▸ Task to complete
In two sentences, summarize the discussion of property-sale arrangements below.

▸ Source passage

--------------------------------

Conrad Black also did a similar deal for his place - https://nationalpost.com/news/canada/conrad-black-sells-2300...


Not quite. If I understand correctly from your links, the person selling the property then pays to continue living there. In the system I described, the person buying the property pays the seller an ongoing fee, and the seller continues to live there.


Really it can be whatever deal you work out. We don't really have laws preventing any sort of arrangement you might want to make.

>In the system I described, the person buying the property pays the seller an ongoing fee, and the seller continues to live there.

That's called a reverse mortgage in the US.


You can have arbitrary contractual arrangements (subject to local law), but the underlying property interests still matter, especially during disputes. I believe in the US a reverse mortgage typically means the mortgager (seller) retains legal title, with the mortgagee (buyer) taking a lien. But I believe an "en viager" is closer to the common law life estate, and in the context of reverse mortgage lookalikes would mean the mortgagee getting fee simple title with the mortgager retaining a life estate. A life estate arrangement was common, I believe, in the US before reverse mortgages became a popular product.

--------------------------------

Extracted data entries

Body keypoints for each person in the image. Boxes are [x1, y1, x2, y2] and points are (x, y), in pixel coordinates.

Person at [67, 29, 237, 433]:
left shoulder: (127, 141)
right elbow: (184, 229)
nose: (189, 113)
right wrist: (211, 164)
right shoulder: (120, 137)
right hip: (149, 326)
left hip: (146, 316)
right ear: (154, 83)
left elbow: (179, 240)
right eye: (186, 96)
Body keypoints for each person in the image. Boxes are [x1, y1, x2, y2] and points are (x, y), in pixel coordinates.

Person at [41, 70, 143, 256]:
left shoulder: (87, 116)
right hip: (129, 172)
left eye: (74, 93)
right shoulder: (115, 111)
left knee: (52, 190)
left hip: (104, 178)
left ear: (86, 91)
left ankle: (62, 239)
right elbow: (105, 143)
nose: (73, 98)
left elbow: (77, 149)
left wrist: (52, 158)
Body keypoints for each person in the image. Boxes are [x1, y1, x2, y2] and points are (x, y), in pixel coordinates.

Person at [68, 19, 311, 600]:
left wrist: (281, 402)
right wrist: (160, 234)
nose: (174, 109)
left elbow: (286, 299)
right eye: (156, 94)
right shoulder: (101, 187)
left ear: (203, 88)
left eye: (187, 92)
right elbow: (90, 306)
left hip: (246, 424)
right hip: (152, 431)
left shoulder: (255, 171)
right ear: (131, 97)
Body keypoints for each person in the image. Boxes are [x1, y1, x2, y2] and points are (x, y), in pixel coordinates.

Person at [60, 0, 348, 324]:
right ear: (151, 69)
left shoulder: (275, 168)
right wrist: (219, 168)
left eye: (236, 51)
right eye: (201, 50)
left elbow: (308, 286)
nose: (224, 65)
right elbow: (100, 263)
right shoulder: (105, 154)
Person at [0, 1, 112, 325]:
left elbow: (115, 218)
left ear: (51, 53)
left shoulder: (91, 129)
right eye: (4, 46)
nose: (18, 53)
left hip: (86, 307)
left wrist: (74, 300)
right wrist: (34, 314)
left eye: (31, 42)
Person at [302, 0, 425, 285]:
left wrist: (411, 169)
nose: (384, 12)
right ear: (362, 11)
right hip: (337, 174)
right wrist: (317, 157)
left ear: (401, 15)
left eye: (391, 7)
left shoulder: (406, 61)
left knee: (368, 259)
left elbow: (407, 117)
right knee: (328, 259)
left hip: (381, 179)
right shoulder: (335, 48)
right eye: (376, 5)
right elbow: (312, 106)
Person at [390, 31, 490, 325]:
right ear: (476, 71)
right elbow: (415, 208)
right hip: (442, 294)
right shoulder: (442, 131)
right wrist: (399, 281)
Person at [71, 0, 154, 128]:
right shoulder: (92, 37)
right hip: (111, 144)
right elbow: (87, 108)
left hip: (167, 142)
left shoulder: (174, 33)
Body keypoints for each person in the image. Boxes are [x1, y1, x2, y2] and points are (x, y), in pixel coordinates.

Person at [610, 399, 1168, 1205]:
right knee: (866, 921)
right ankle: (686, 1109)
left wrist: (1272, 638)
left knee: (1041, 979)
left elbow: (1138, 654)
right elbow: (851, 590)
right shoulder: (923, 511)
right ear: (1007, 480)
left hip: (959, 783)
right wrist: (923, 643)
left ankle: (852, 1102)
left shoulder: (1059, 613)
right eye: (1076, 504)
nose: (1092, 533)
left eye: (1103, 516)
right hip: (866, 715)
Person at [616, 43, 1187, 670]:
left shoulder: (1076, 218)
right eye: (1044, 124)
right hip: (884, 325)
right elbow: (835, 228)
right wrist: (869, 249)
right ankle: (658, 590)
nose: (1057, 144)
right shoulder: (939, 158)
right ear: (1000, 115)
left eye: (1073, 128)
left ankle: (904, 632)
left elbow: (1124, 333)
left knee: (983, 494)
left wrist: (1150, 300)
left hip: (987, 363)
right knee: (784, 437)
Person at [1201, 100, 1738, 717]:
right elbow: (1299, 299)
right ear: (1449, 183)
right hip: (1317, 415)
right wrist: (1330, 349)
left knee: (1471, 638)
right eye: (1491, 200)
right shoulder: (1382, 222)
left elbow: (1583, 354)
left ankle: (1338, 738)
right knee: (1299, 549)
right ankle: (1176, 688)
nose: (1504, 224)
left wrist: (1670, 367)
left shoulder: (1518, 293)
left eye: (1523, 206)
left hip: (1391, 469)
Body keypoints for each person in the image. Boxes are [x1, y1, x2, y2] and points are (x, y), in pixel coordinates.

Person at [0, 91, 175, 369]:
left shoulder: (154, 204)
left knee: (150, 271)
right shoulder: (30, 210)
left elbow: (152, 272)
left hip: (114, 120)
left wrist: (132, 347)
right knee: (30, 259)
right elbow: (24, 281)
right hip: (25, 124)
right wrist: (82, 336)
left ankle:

--------------------------------

▸ Finished exercise
After one comment says Conrad Black made a similar deal, a reply disagrees: in those cases the seller pays to keep living there, while in the system it describes the buyer pays the seller an ongoing fee and the seller stays. Others say any arrangement can be worked out and that this is called a reverse mortgage in the US, and a final comment notes that a US reverse mortgage typically leaves legal title with the seller and gives the buyer a lien, while an "en viager" is closer to a common law life estate, an arrangement that was common in the US before reverse mortgages became popular.